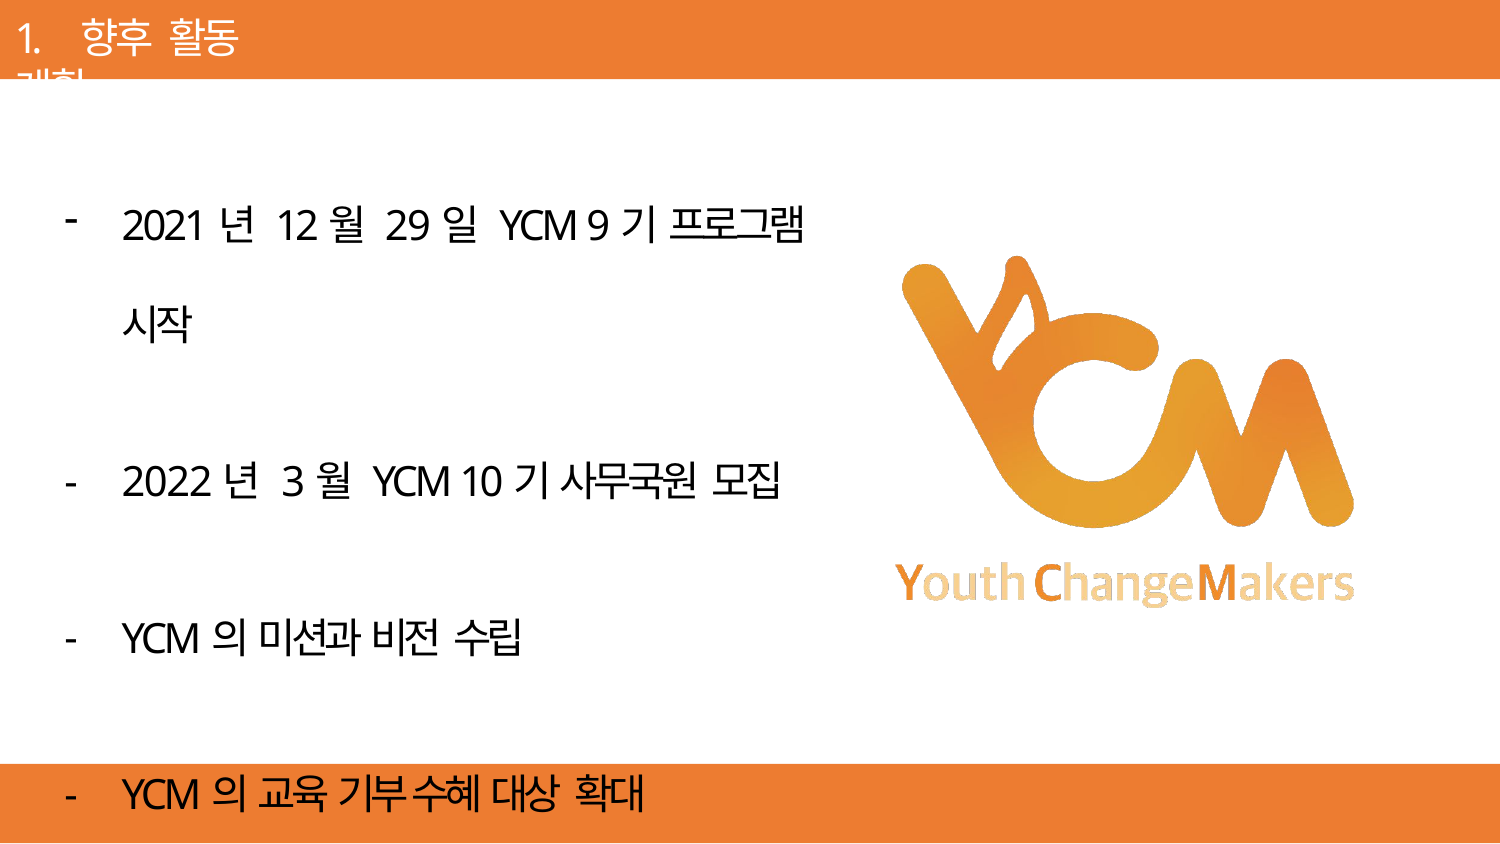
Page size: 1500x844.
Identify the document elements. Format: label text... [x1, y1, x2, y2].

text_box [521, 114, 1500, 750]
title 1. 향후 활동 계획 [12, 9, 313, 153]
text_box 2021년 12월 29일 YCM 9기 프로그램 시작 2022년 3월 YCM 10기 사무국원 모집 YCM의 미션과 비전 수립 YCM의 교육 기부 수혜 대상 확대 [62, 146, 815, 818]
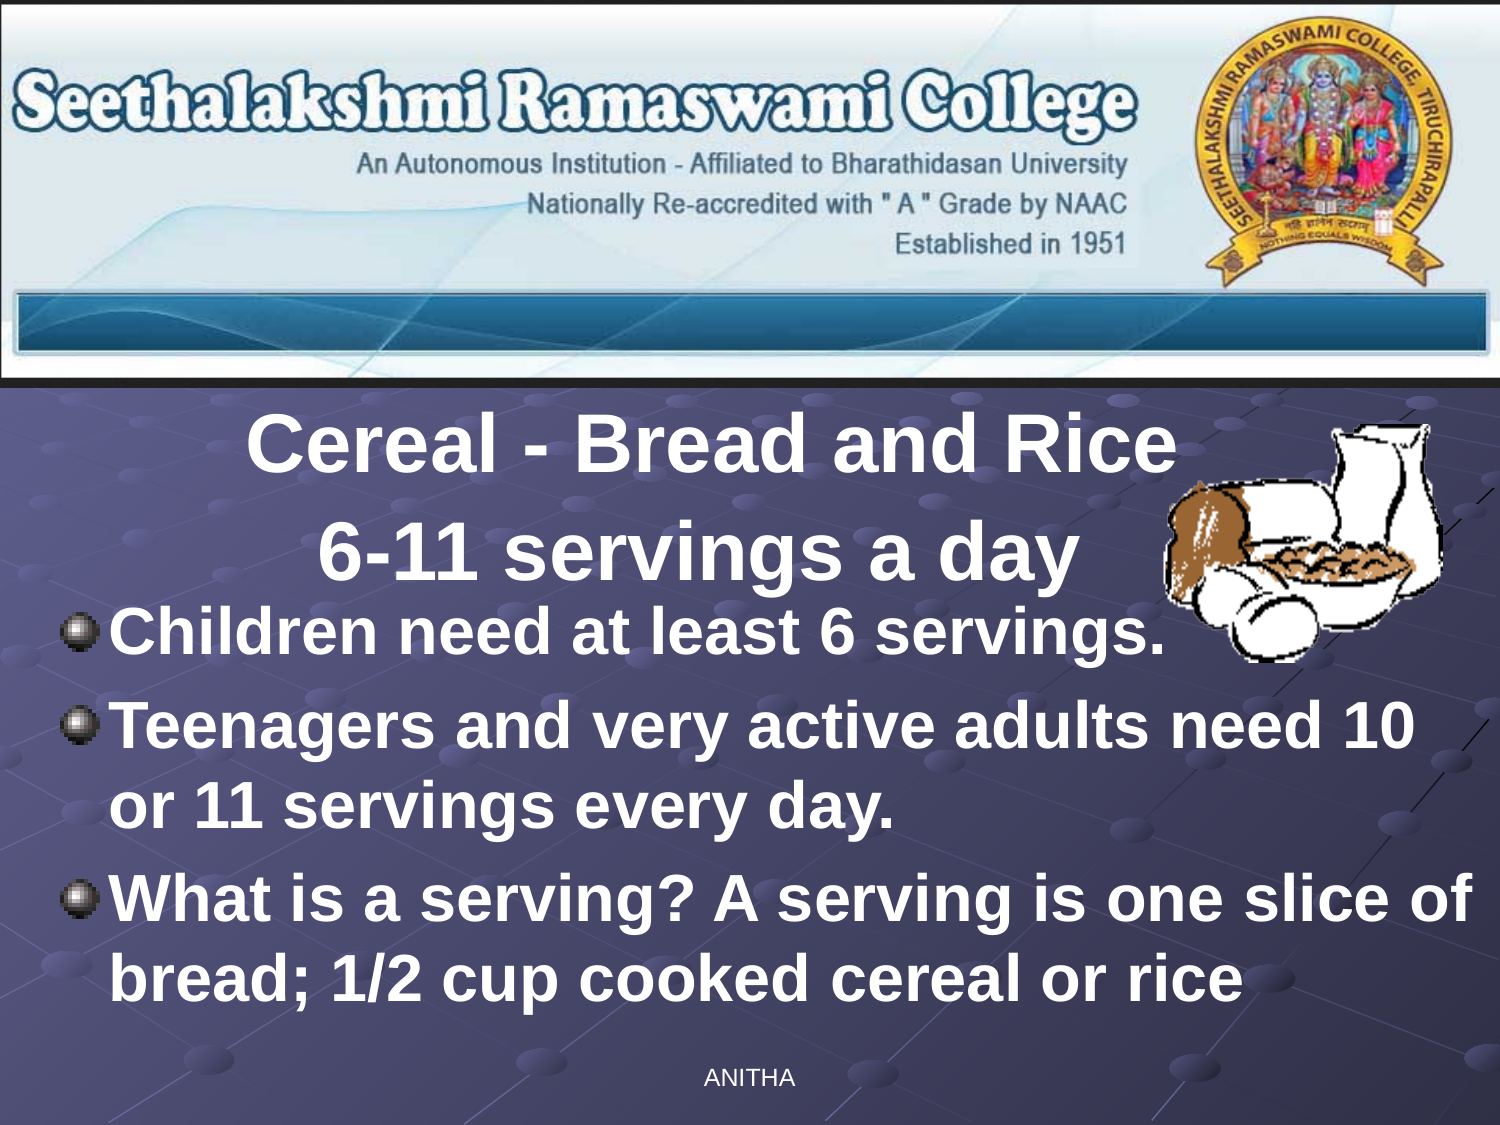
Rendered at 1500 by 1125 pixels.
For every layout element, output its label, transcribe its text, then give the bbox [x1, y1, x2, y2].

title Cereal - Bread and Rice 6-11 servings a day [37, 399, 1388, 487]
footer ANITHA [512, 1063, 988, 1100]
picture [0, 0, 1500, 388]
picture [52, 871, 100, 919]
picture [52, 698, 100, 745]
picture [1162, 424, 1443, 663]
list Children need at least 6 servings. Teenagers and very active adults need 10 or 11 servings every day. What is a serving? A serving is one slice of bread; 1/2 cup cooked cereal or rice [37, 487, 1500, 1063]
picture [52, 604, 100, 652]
────
# What is expected
Each entry above should come back word for word, and no picture should come with it.

# Response
Page size: 1500x844.
Identify the document elements. Format: label text... [x1, y1, x2, y2].

text_box [521, 114, 1500, 750]
title 1. 향후 활동 계획 [12, 9, 313, 153]
text_box 2021년 12월 29일 YCM 9기 프로그램 시작 2022년 3월 YCM 10기 사무국원 모집 YCM의 미션과 비전 수립 YCM의 교육 기부 수혜 대상 확대 [62, 146, 815, 818]
Rendered at 1500 by 1125 pixels.
For every layout element, output its label, transcribe its text, then give the bbox [x1, y1, x2, y2].

title Cereal - Bread and Rice 6-11 servings a day [37, 399, 1388, 487]
footer ANITHA [512, 1063, 988, 1100]
picture [0, 0, 1500, 388]
picture [52, 871, 100, 919]
picture [52, 698, 100, 745]
picture [1162, 424, 1443, 663]
list Children need at least 6 servings. Teenagers and very active adults need 10 or 11 servings every day. What is a serving? A serving is one slice of bread; 1/2 cup cooked cereal or rice [37, 487, 1500, 1063]
picture [52, 604, 100, 652]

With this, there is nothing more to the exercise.